Out of the data below, copy every line with the string "Bridge".
☆ ☆ ☆ ☆
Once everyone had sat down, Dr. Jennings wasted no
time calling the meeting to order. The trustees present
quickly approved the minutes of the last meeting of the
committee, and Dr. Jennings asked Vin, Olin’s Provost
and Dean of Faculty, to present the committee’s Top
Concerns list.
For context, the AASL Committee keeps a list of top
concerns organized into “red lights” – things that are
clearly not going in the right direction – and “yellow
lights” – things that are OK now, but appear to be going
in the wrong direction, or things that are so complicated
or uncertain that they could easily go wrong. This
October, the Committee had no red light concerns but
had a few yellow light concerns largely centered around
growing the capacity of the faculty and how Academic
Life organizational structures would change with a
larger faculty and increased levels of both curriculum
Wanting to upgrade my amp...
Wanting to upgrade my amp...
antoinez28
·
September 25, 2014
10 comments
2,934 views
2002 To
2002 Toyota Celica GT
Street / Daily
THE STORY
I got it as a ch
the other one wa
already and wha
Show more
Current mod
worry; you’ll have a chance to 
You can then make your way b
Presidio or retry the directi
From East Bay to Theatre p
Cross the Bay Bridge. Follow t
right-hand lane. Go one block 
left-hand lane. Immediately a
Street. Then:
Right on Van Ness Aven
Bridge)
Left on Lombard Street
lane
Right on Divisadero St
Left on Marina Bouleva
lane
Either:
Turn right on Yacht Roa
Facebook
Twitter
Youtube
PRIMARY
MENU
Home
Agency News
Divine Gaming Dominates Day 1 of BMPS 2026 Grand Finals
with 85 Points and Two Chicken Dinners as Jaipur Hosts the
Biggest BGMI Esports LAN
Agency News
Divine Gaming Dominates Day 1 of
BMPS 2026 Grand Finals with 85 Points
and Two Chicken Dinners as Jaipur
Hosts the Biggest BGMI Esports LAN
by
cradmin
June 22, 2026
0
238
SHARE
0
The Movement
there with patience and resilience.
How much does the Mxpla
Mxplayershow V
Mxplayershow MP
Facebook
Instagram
☆ ☆ ☆ ☆
REPLY:
Cross the Bay Bridge. Follow t
Bridge)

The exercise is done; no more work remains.